(About this task)
Write out an exact copy of the line containing "Page size: 1500x1125." and all lines that follow it in the data below, leaving out pictures.

Structured page parsing data
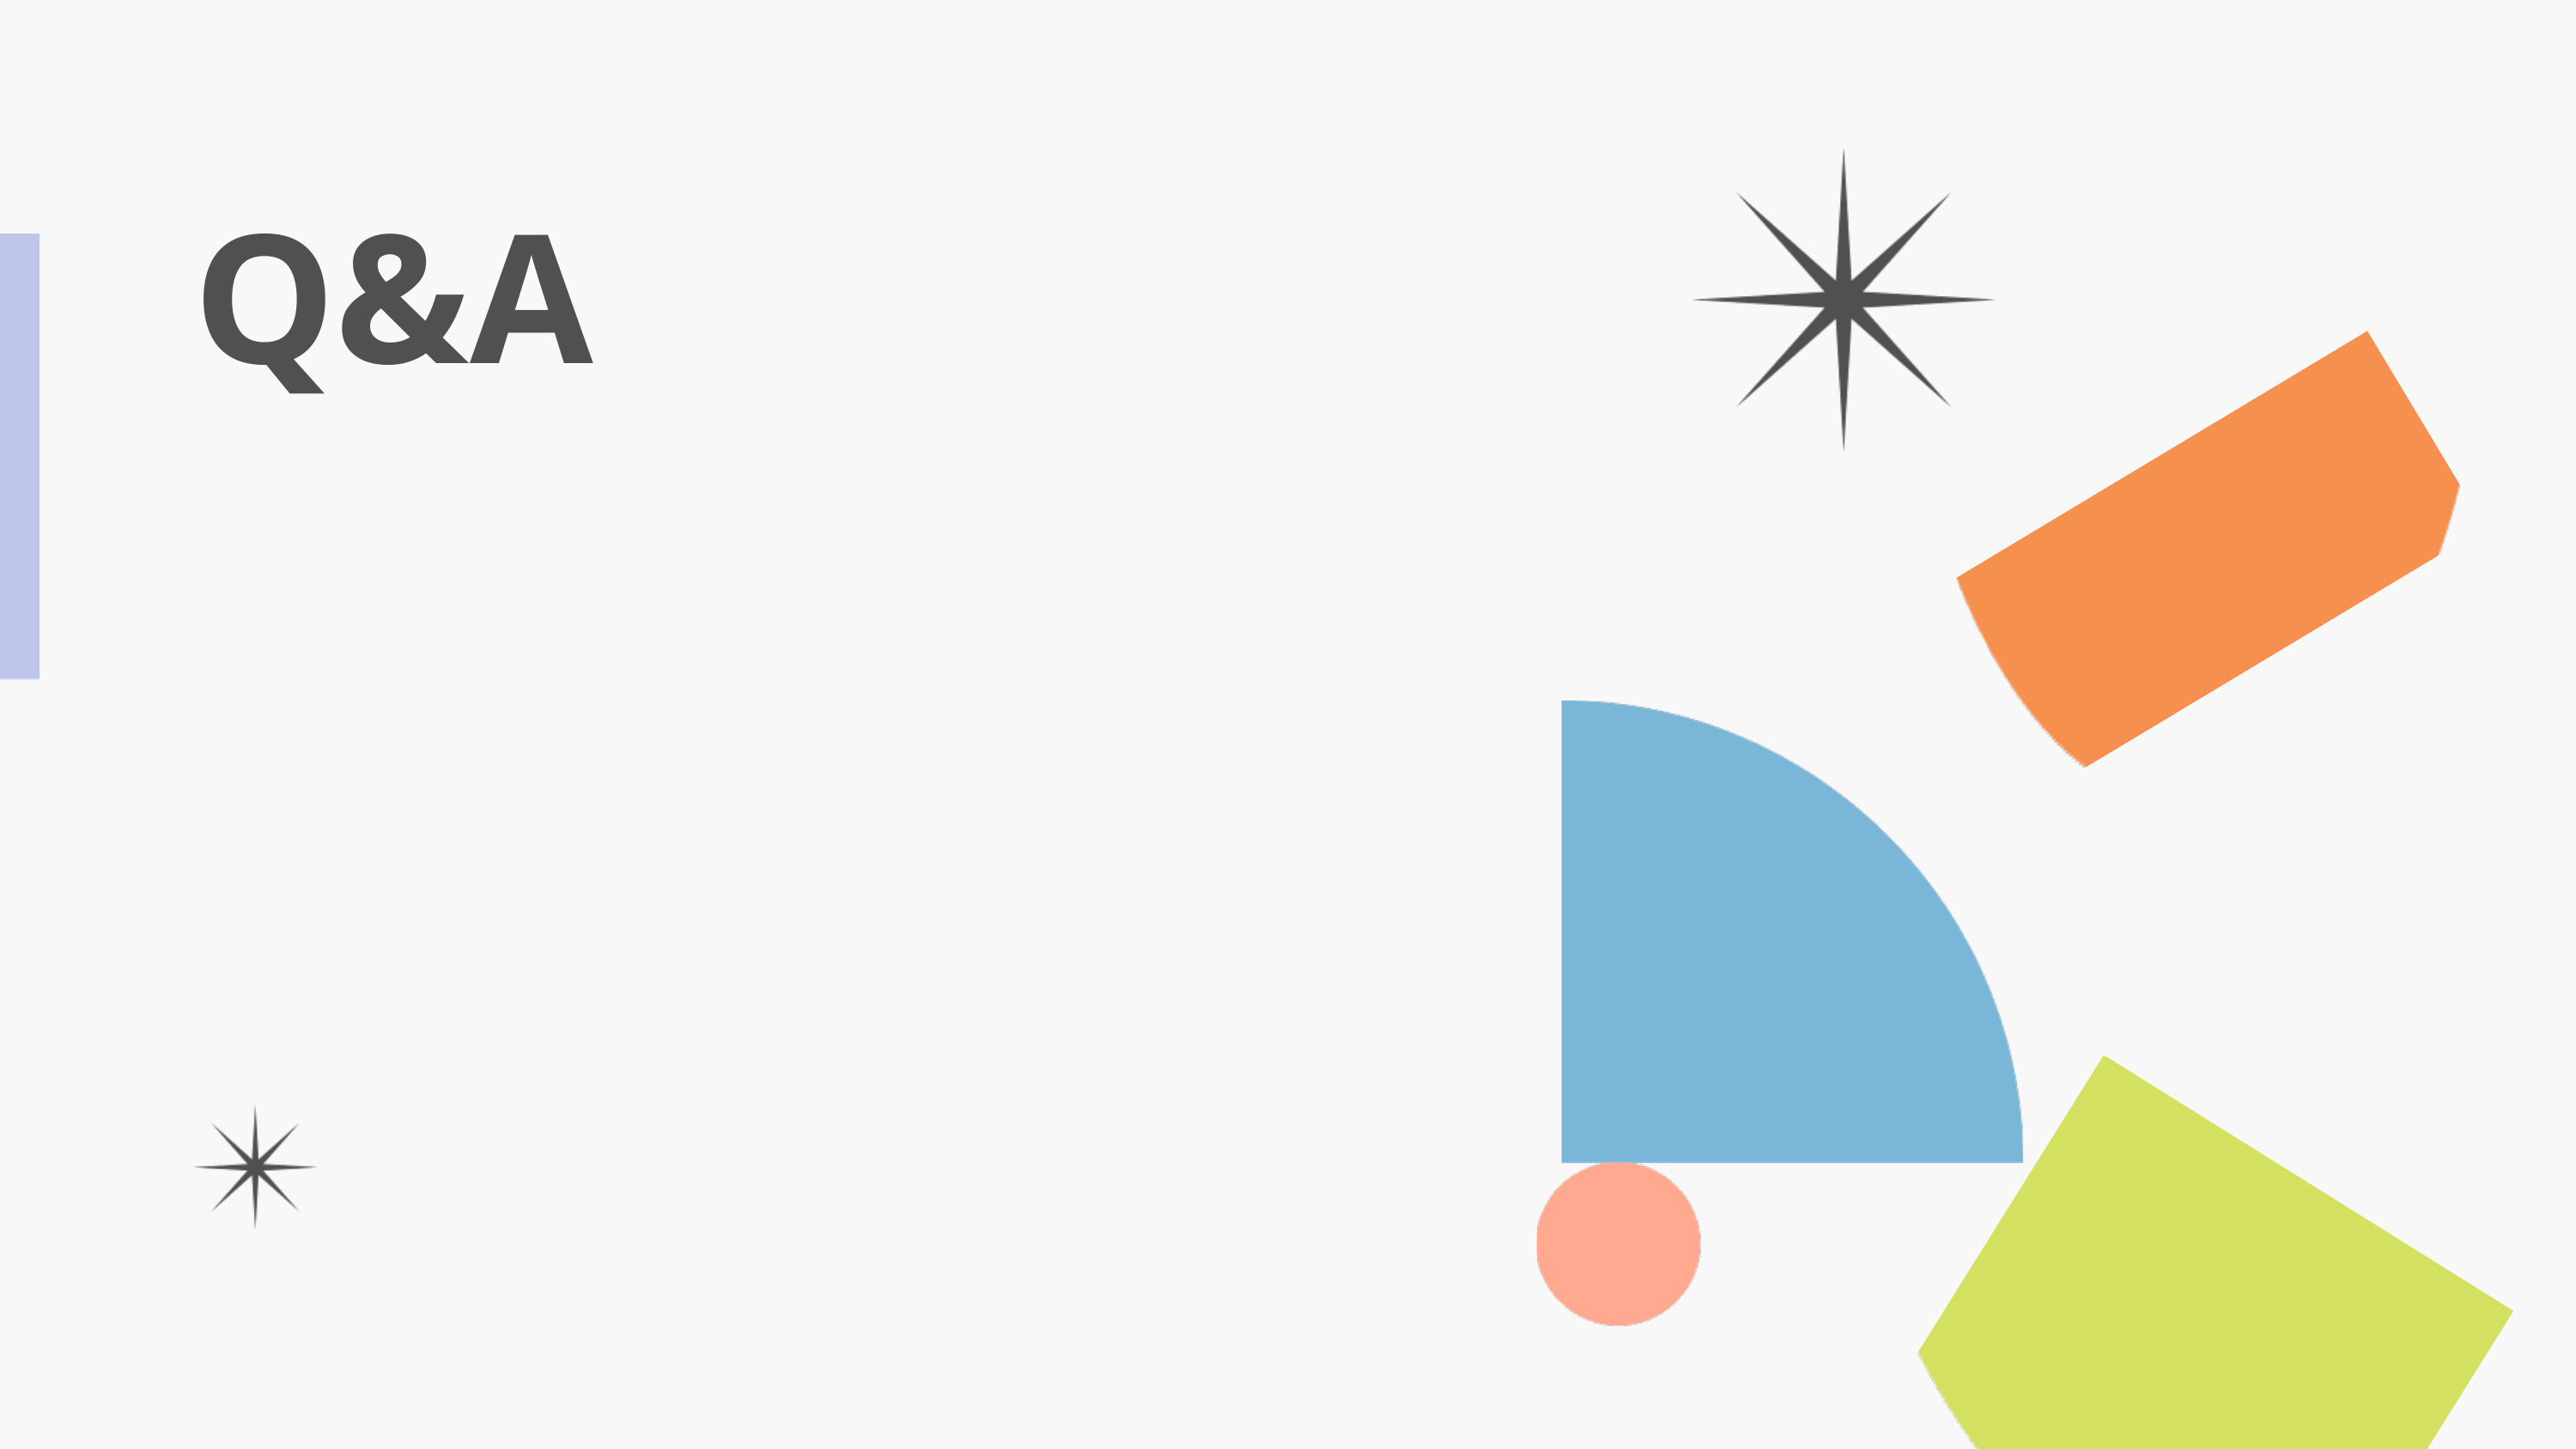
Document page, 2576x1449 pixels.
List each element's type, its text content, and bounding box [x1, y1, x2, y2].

text_box [1561, 700, 2024, 1163]
text_box [1857, 1055, 2514, 1449]
text_box Q&A [192, 185, 1562, 400]
text_box [1902, 330, 2486, 807]
text_box [1536, 1162, 1702, 1327]
text_box [0, 233, 39, 680]
text_box [193, 1105, 319, 1231]
text_box [1692, 148, 1997, 453]
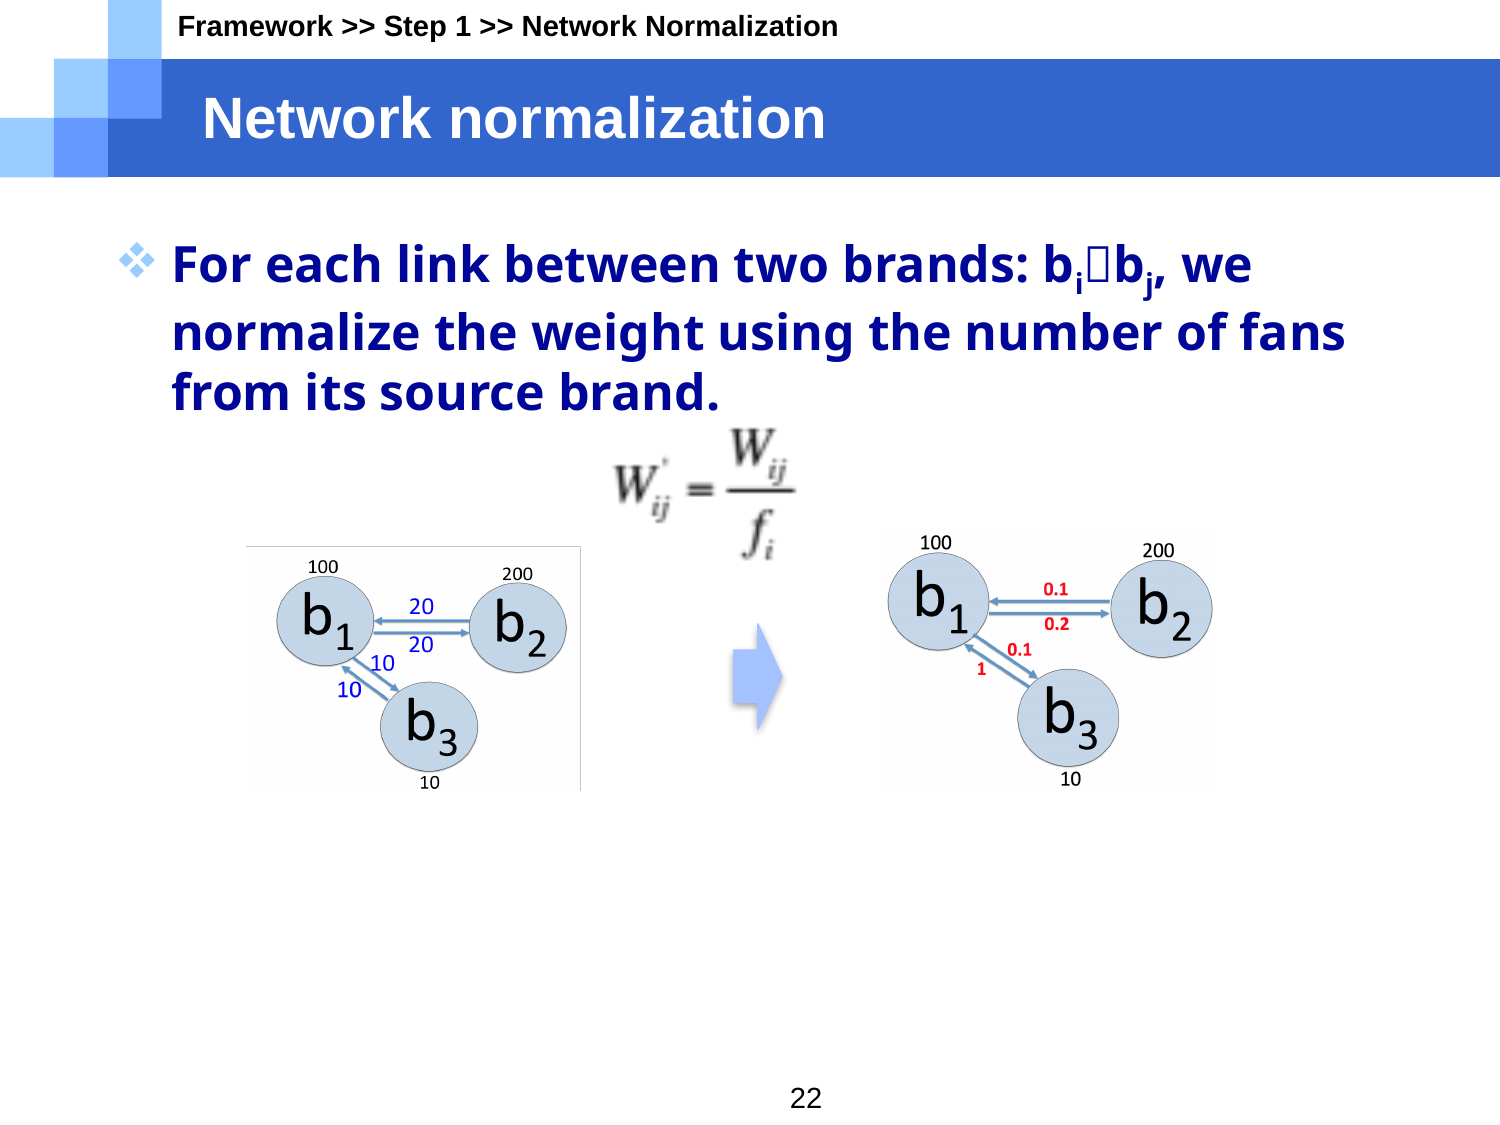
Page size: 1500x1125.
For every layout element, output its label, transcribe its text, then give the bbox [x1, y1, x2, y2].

title Network normalization [187, 75, 1400, 155]
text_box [606, 413, 801, 564]
slide_number 22 [487, 1072, 838, 1125]
picture [229, 530, 596, 806]
text_box For each link between two brands: bibj, we normalize the weight using the number of fans from its source brand. [99, 224, 1450, 1099]
text_box [733, 623, 783, 730]
text_box Framework >> Step 1 >> Network Normalization [162, 0, 1213, 63]
picture [880, 530, 1217, 788]
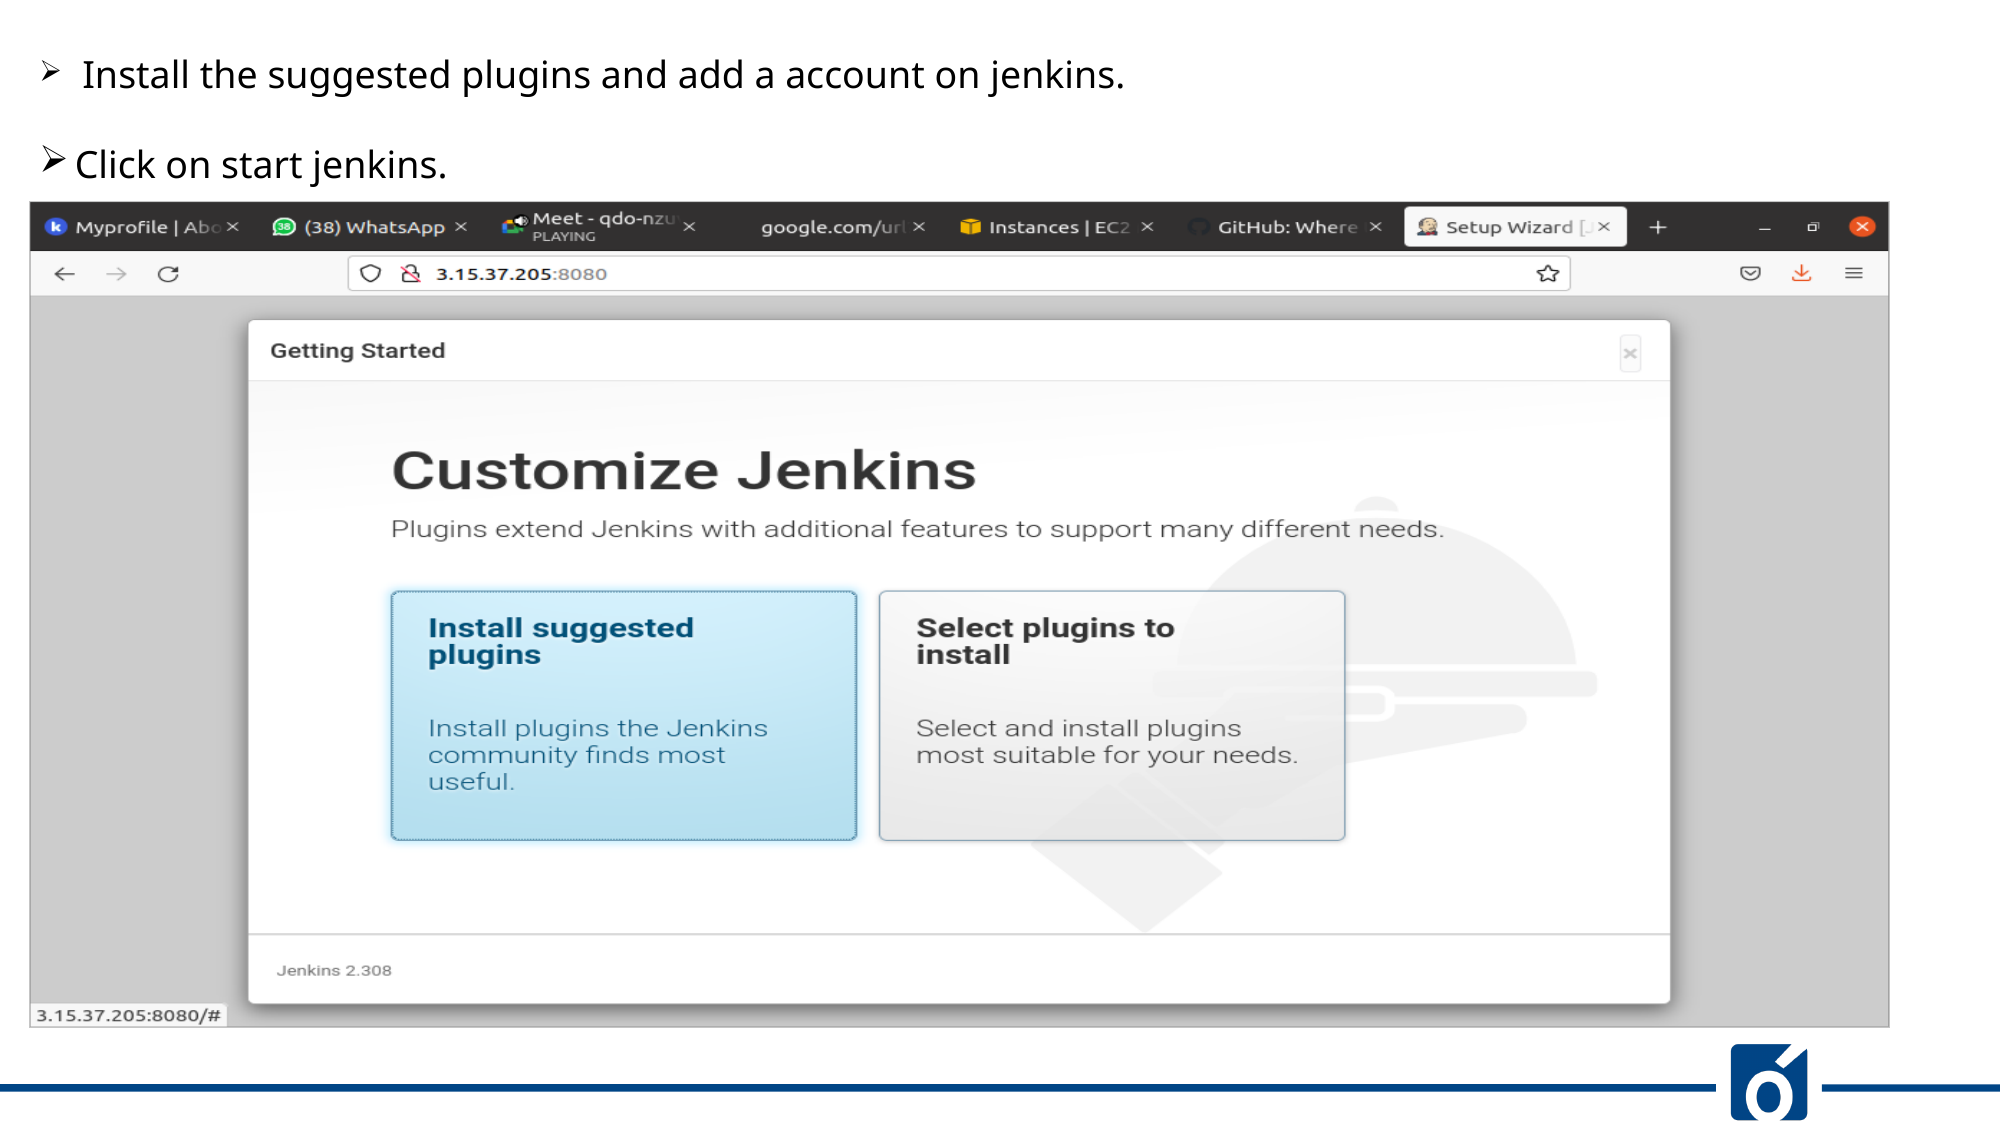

(Solution to this problem)
Page size: 1500x1125.
For every layout element, output its label, transcribe its text, then give the bbox [x1, y1, x2, y2].

title Network normalization [187, 75, 1400, 155]
text_box [606, 413, 801, 564]
slide_number 22 [487, 1072, 838, 1125]
picture [229, 530, 596, 806]
text_box For each link between two brands: bibj, we normalize the weight using the number of fans from its source brand. [99, 224, 1450, 1099]
text_box [733, 623, 783, 730]
text_box Framework >> Step 1 >> Network Normalization [162, 0, 1213, 63]
picture [880, 530, 1217, 788]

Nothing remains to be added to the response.